Queenstown, the largest town in Tasmania's west, is surrounded by dramatic hills and mountains and was once the world's richest mining town. The copper mining and mass logging in the early 1900s created a surreal and rocky 'moonscape' of bare coloured conglomerate.

Although Mother Nature is slowly creeping back into the landscape, the scenic drive into Queenstown down a spiraling road with over 90 bends is still nothing short of spectacular and a testament to the brutal reality of Tasmania's mining past.

While mining activity may have slowed down in recent years, there's still lots of character in the town with a population of proud and friendly locals and a growing creative community of artists and makers.

There's plenty for the curious visitor to do, from an underground mine tour and local history museum to walks in the nearby wilderness, where you can discover scenic lookouts, waterfalls and relics of the old mining days - or simply stroll the unique streetscapes of the city centre.

Queenstown is also home to the historic West Coast Wilderness Railway, a unique heritage and wilderness experience that runs full and half-day steam train journeys along a historic 35km track between Queenstown and Strahan.

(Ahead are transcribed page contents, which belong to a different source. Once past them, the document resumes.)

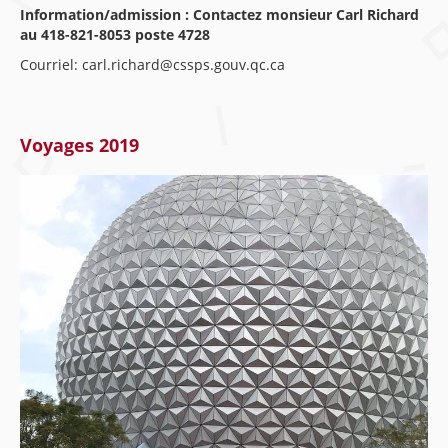
Information/admission : Contactez monsieur Carl Richard
au 418-821-8053 poste 4728
Courriel: carl.richard@cssps.gouv.qc.ca
Voyages 2019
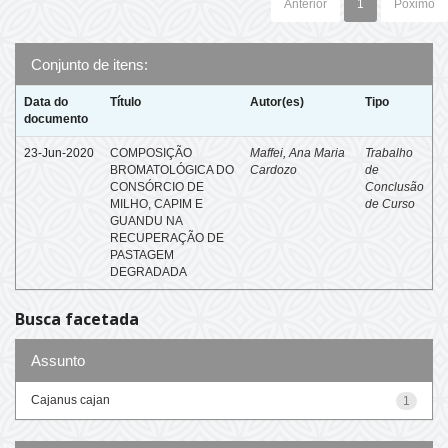
Anterior
1
Póximo
Conjunto de itens:
Data do
Título
Autor(es)
Tipo
documento
23-Jun-2020
COMPOSIÇÃO
Maffei, Ana Maria
Trabalho
BROMATOLÓGICA DO
Cardozo
de
CONSÓRCIO DE
Conclusão
MILHO, CAPIM E
de Curso
GUANDU NA
RECUPERAÇÃO DE
PASTAGEM
DEGRADADA
Busca facetada
Assunto
Cajanus cajan
1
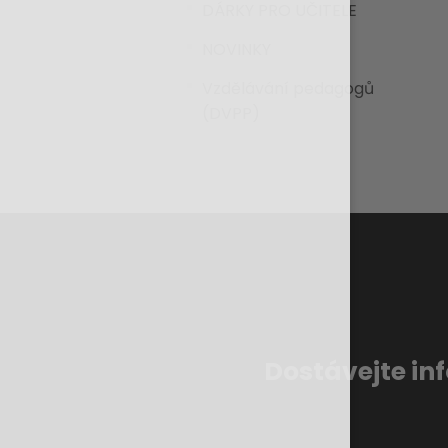
DÁRKY PRO UČITELE
NOVINKY
Vzdělávání pedagogů
(DVPP)
Dostávejte in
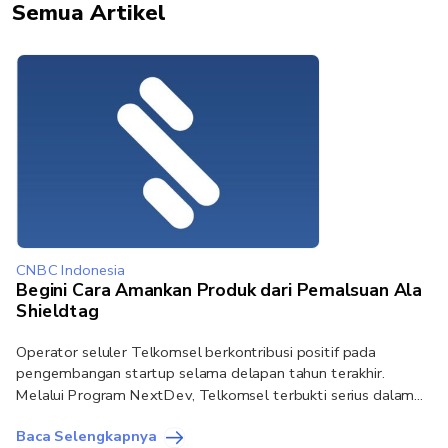
Semua Artikel
CNBC Indonesia
Begini Cara Amankan Produk dari Pemalsuan Ala
Shieldtag
Operator seluler Telkomsel berkontribusi positif pada
pengembangan startup selama delapan tahun terakhir.
Melalui Program NextDev, Telkomsel terbukti serius dalam...
Baca Selengkapnya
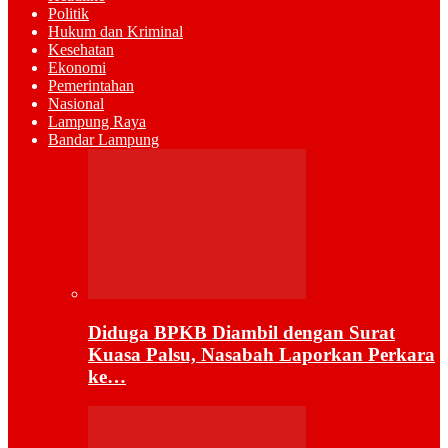
Politik
Hukum dan Kriminal
Kesehatan
Ekonomi
Pemerintahan
Nasional
Lampung Raya
Bandar Lampung
Diduga BPKB Diambil dengan Surat
Kuasa Palsu, Nasabah Laporkan Perkara
ke…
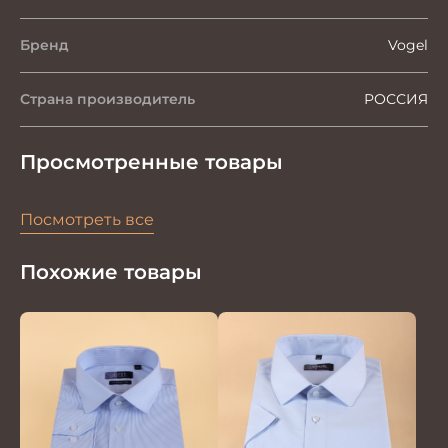
Бренд
Vogel
Страна производитель
РОССИЯ
Просмотренные товары
Посмотреть все
Похожие товары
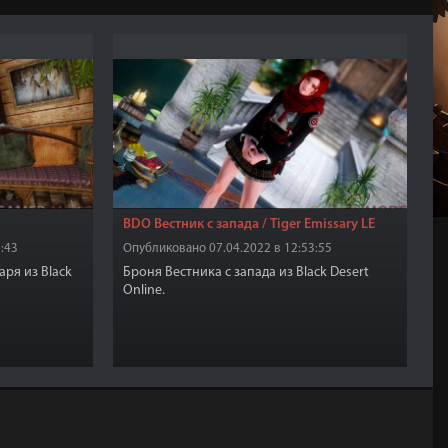
BDO Вестник с запада / Tiger Emissary LE
:43
Опубликовано 07.04.2022 в 12:53:55
ря из Black
Броня Вестника с запада из Black Desert
Online.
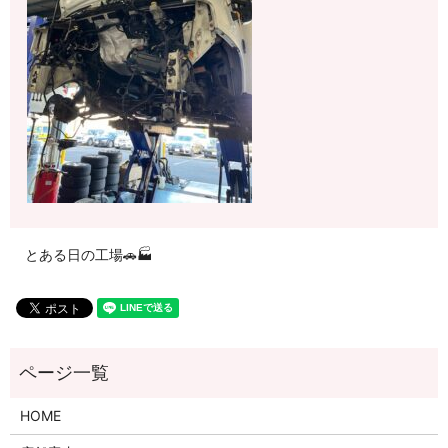
とある日の工場🚗🏭
HOME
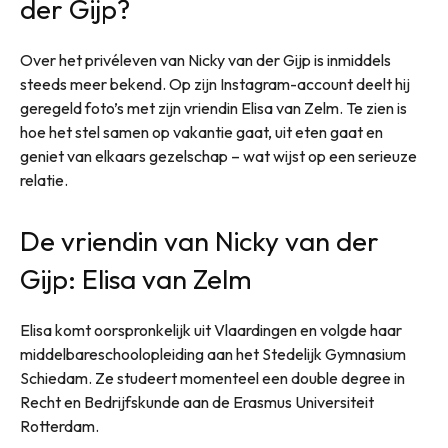
der Gijp?
Over het privéleven van Nicky van der Gijp is inmiddels
steeds meer bekend. Op zijn Instagram-account deelt hij
geregeld foto’s met zijn vriendin Elisa van Zelm. Te zien is
hoe het stel samen op vakantie gaat, uit eten gaat en
geniet van elkaars gezelschap – wat wijst op een serieuze
relatie.
De vriendin van Nicky van der
Gijp: Elisa van Zelm
Elisa komt oorspronkelijk uit Vlaardingen en volgde haar
middelbareschoolopleiding aan het Stedelijk Gymnasium
Schiedam. Ze studeert momenteel een double degree in
Recht en Bedrijfskunde aan de Erasmus Universiteit
Rotterdam.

Queenstown is a 2-hr drive (162 km) from Burnie and 3.5-hour  drive (260 km) from Hobart.

Local tips

  • At the top of Gormie Hill, check out the impressive Ironblow Lookout
  • In town, visit the grand main hotel with its beautifully crafted blackwood staircase or take a heritage walking tour through the town's past and browse the local shops and galleries
  • Take a tour of Lake Margaret or visit historic mines of the past, some within the Tasmanian World Heritage Wilderness Area.